On one early trip to Cacouna, Jackson was painting with fellow artist Albert H. Robinson, and the pair were asked if they were spies (the war still being fresh in some people’s minds). Locals were perplexed by his choice of subjects; as Jackson related, “The villagers could not understand why we painted old houses and barns.” Over time, however, images such as these have become ever more precious to all of us as records of a traditional way of life, becoming part of our Canadian identity.
Jackson’s expert abilities with his oil sketches, done on the spot, were attested to by his fellow Group of Seven artist Arthur Lismer:
“Jackson is the most consummate sketcher I have ever known. These little panels, handy on the trail, could be handled as easily as an expert marksman uses a quiver full of arrows…There is something cosmic in his interpretation of the movement of earth and sky and weather forms in his paintings…Always it seems that he grasps the fundamental unity of spirit and technique.”
In this intact work, Jackson used both sides of his board support - when on sketching trips, sometimes he would run out of panels and, unwilling to abandon his painting, would then paint on the other side as well. St. Joachim, Quebec is a classic Quebec winter scene by Jackson. The horse and sledge carrying firewood is a much sought-after motif in Jackson’s work, and his sensitivity to rhythm in the scene shines—from the rutted road to the rounded piles of snow and the lean of the houses, everything settles into the contours of the land, and nothing conforms to the limitation of a straight line. The overcast day gives an overall even light and Jackson keeps his colour values close, based on a range of ochres and grays. However, Jackson includes a few bright colours to add vivacity to the image—the rich orange-red door, the gold in a door frame, and emerald green in the dormer window and roof edge in the nearest house. Over the houses farther down the street, distant mountains rise, reminding us of the surrounding landscape.

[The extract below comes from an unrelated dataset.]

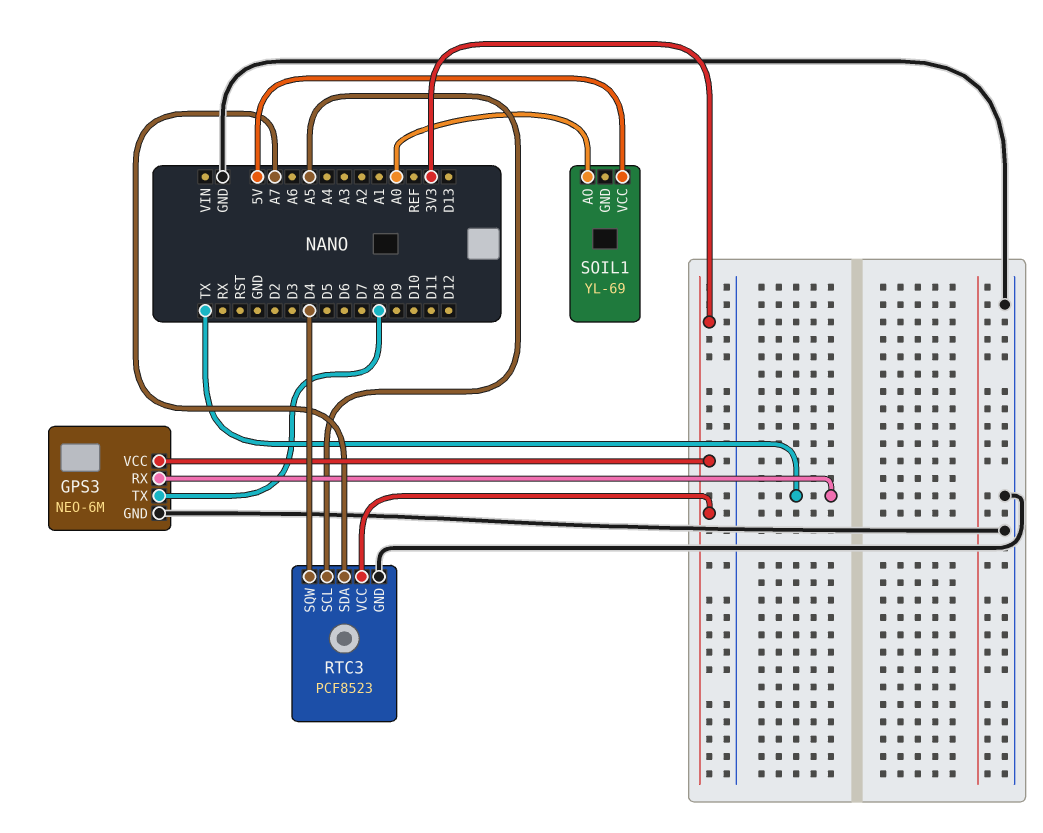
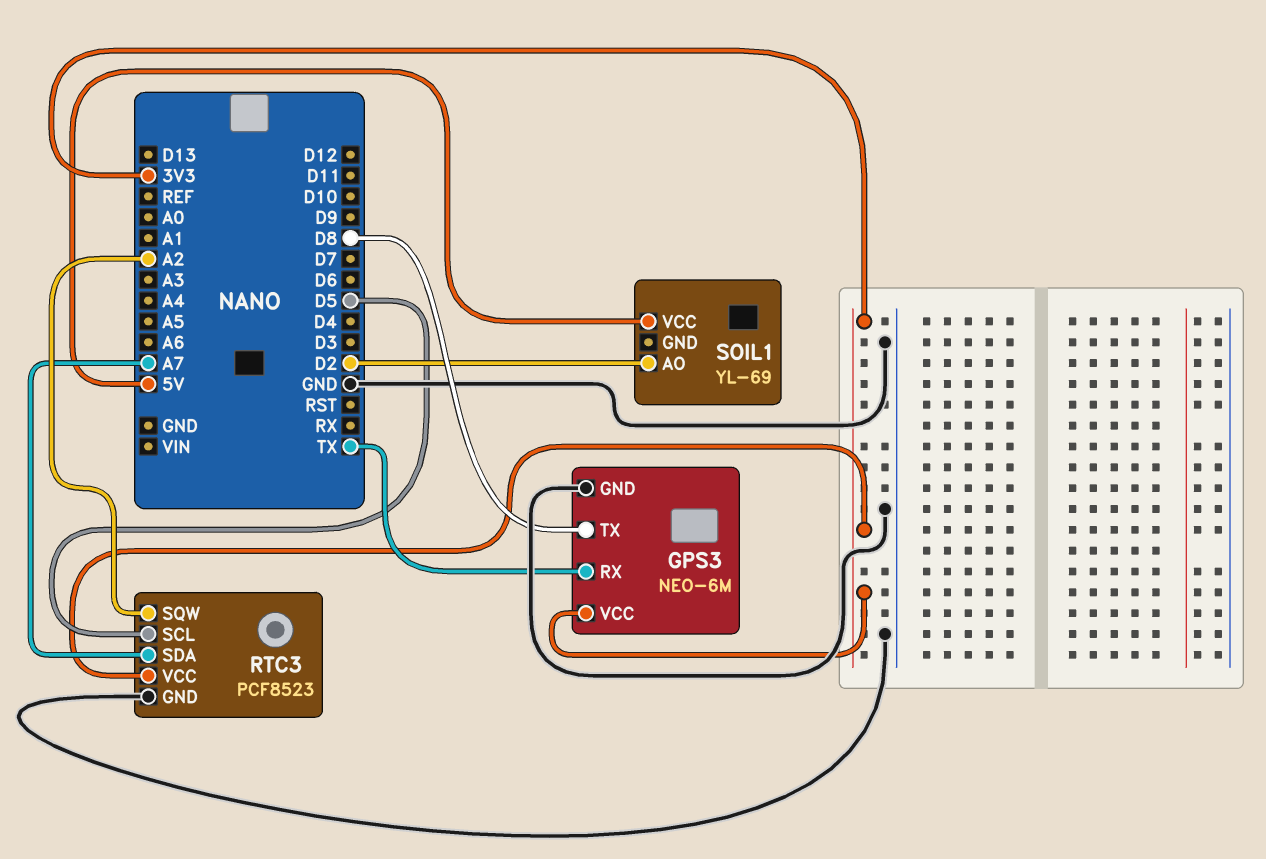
RTC3 pin SCL: A5 -> D5
RTC3 pin SQW: D4 -> A2
SOIL1 pin AO: A0 -> D2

On the other side, Houses in Winter captures a scintillating winter day; it exhibits an interesting play of shadows across the snowbanks, cast by the profiles of the houses and the gaps in the snake fences. These shadows make the snow appear brighter, creating a stronger impression of sunlight. More awareness in the patterning of shape is exhibited in the vertical and horizontal patterns in both the houses, the ladder and the cross-form electrical pole.
St. Joachim, Quebec and Houses in Winter are a fine opportunity for a collector to possess two Group-period images imbued with Jackson’s deep feeling for the distinctive identity of Quebec’s rural life of this period.